A Scoping Review on Barriers and Access to Services Among Immigrant Families of Children with Intellectual and Developmental Disabilities (IDD)

Background and purpose: In the past two decades, the number of international migrants has grown drastically (United Nations, 2017). With the rise of immigration, it is critical to examine the experiences of immigrant families of children with IDD. Literature has shown that immigrant families of children with IDD are underserved in current healthcare system (Lin, Yu, & Harwood, 2012). Barriers to diagnosis and treatment services often lead to negative outcomes for both children with IDD and their family caregivers (Sritharan & Koola, 2019). Culturally relevant evidence-based interventions to address immigrant families’ needs are emerging (Lopez, Magaña, Morales, & Iland, 2019). However, there is a lack of systematic synthesis of existing literature on the barriers and access to services. This study systematically reviewed existing research evidence from peer-reviewed journals published between 2000 and 2019 and unpublished doctoral dissertations, on barriers and access to services among immigrant families of children with IDD in the US.

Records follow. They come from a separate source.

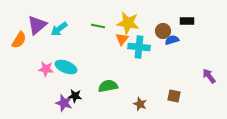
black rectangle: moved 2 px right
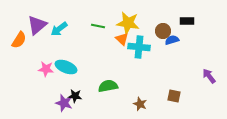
orange triangle: rotated 24 degrees counterclockwise
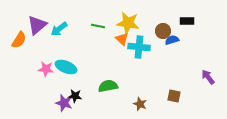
purple arrow: moved 1 px left, 1 px down
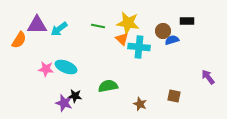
purple triangle: rotated 40 degrees clockwise
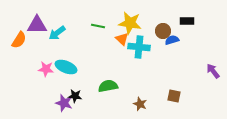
yellow star: moved 2 px right
cyan arrow: moved 2 px left, 4 px down
purple arrow: moved 5 px right, 6 px up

Methods: We conducted a systematic search in ten electronic databases. Literature search in the first phase was supplemented by manual search and screening of key journals, reference lists of relevant studies, and on Google Scholar in the second phase to identify eligible articles. For the scope of this study, a scoping review framework was used due to the limited availability in research specification and empirical investigation. Three reviewers independently screened studies, extracted data, and synthesized relevant findings following the PRISMA standardized reporting items checklist. For qualitative studies, we used thematic analysis strategy to identify themes that were relevant to barriers and access to services. For quantitative studies, we sought to identify significant socioeconomic and cultural factors that predicted these barriers.

Results: Our search yielded 665 studies after duplicates were removed. 22 studies that met the inclusion criteria (fifteen qualitative and seven quantitative studies) were included in the final synthesis. The total sample consisted of 947 immigrant parents of children with IDD. Only one intervention study addressing barriers faced by immigrant families was found. Thematic analysis results based on qualitative studies suggest that language barriers, misinformation and the lack of information on IDD and service access, inadequate provision and coverage of health insurance, and the lack of care coordination in the service system are amongst the most salient barriers, as perceived by immigrant parents of children with IDD. Quantitative synthesis results suggest that barriers were associated with immigrant status, parents’ nativity, English language proficiency, child age, and availability and affordability of services.

Conclusion and Implications: To our knowledge, this scoping review is the first to systematically examine existing evidence on barriers and access to services among immigrant families of children with IDD. More culturally relevant intervention research is needed to address barriers faced by this population. Findings from this study also illustrate the importance of providing culturally competent, accessible, and affordable services to immigrant families in the US and Canada, given the rapid growth of immigrant population, and an increasingly hostile political atmosphere against them.